What if asking God questions is one way to cultivate intimacy with God? What if your questions became a door through which you could be vulnerable with Him? What if your questions opened up your mind to read the Scriptures with Spirit-empowered expectation instead of apathetic drudgery? If, in fact, Jesus is the wisdom of God (1 Cor. 1:24), what if, by asking questions, you discover God; and by finding God, you find your answers?
Day 5
Scripture: Ephesians 6:18
Becoming Prayerful
I USED TO BELIEVE prayerlessness had everything to do with time. If I didn’t pray, it was because the day got ahead of me. The clock is a lot like my oldest daughter, an untempered leader. The calendar too. Every single day there is something to do. Much of which is good. Working from home or an office. Lunch with friends from school, or church, or wherever. Then there are the pesky duties like laundry. Somewhere in the world, there’s a pile of clothes on the cold side of the bed, abandoned and ignored for better joys. When there are life, friends, church, children, school, husbands, wives, nine-to-fives, and five-to-nines, where in the world is prayer supposed to fit? This all made sense to me. It gave me a reason and a finger to point until I opened the Gospels and saw the truth.
Truth is, Jesus was busy too. The Father had business Jesus came to handle. A woman at a well to give water to. A Lazarus to raise. Streets to straighten. Wine to turn. Bodies to heal. Even at rest, when a few waves prompted the disciples to wake Him, He got to work by speaking peace. And yet, at no point in any Gospel do you see Him neglect prayer. He made it His business to meet with the Father, sometimes in the morning and other times all the way through the night. Often before making decisions and creating miracles.
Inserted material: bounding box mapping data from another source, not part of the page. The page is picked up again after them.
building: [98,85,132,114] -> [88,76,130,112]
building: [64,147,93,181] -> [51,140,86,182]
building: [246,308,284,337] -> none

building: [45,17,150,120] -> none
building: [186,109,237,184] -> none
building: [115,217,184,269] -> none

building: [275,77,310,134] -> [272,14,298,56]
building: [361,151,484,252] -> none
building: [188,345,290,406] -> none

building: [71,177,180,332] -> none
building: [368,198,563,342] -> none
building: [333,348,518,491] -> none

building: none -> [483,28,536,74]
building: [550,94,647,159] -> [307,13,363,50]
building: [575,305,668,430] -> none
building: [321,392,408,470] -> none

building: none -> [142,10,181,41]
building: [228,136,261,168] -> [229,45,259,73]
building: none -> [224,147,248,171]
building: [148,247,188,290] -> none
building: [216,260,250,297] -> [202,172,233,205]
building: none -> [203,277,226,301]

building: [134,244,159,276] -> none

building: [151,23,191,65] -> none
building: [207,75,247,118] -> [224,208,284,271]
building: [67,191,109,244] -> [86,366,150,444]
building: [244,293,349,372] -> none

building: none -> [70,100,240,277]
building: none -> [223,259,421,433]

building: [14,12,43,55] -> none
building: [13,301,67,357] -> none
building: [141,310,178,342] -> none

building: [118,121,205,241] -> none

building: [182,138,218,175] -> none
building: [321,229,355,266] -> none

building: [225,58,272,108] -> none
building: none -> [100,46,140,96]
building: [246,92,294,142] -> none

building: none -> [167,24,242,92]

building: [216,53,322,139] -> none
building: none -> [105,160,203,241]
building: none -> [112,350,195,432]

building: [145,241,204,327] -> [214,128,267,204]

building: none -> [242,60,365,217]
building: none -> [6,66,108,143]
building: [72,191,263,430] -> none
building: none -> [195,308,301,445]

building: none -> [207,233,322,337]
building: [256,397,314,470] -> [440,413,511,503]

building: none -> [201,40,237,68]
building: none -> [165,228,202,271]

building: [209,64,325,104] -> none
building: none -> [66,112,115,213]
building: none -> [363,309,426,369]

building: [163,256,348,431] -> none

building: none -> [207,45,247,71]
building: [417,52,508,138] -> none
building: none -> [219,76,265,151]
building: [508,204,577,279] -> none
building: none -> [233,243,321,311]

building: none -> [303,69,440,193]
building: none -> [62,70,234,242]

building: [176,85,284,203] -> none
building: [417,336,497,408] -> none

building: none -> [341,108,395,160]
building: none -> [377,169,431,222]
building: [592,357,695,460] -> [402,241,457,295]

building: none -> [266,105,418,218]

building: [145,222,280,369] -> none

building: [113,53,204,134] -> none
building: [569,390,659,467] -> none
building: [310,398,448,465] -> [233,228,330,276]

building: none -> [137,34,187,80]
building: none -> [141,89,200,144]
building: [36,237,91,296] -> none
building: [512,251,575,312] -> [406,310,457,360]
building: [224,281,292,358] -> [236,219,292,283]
Even on His dying day, He met with God about a cup, and while it was poured, He spoke with God on a cross (Matt. 26:39; 27:46).
There was no way, in heaven or on earth, that anything would ever keep Jesus from meeting with the Father. Time has never been the reason anyone doesn’t pray; the heart is. Prayerlessness is almost always a humility issue—the natural consequence of a heart that tends to believe it is good without God. Yes, you may be busy, but it’s possible that you are also proud. Pride is the true enemy of your prayer life. Pride deludes us into thinking we’re self-sufficient. That our jobs supply our needs. Our relationships provide comfort. Our intellect and ambition make us successful. But in fact, everything you are and everything you have is because God rains on the just and the unjust (Matt. 5:45).
So then, to become more prayerful, we have to be humble. To be humble, we need to be honest. Each morning, tell the truth. The truth being, you are needy even when it doesn’t feel like it. Then, turn toward God and pray.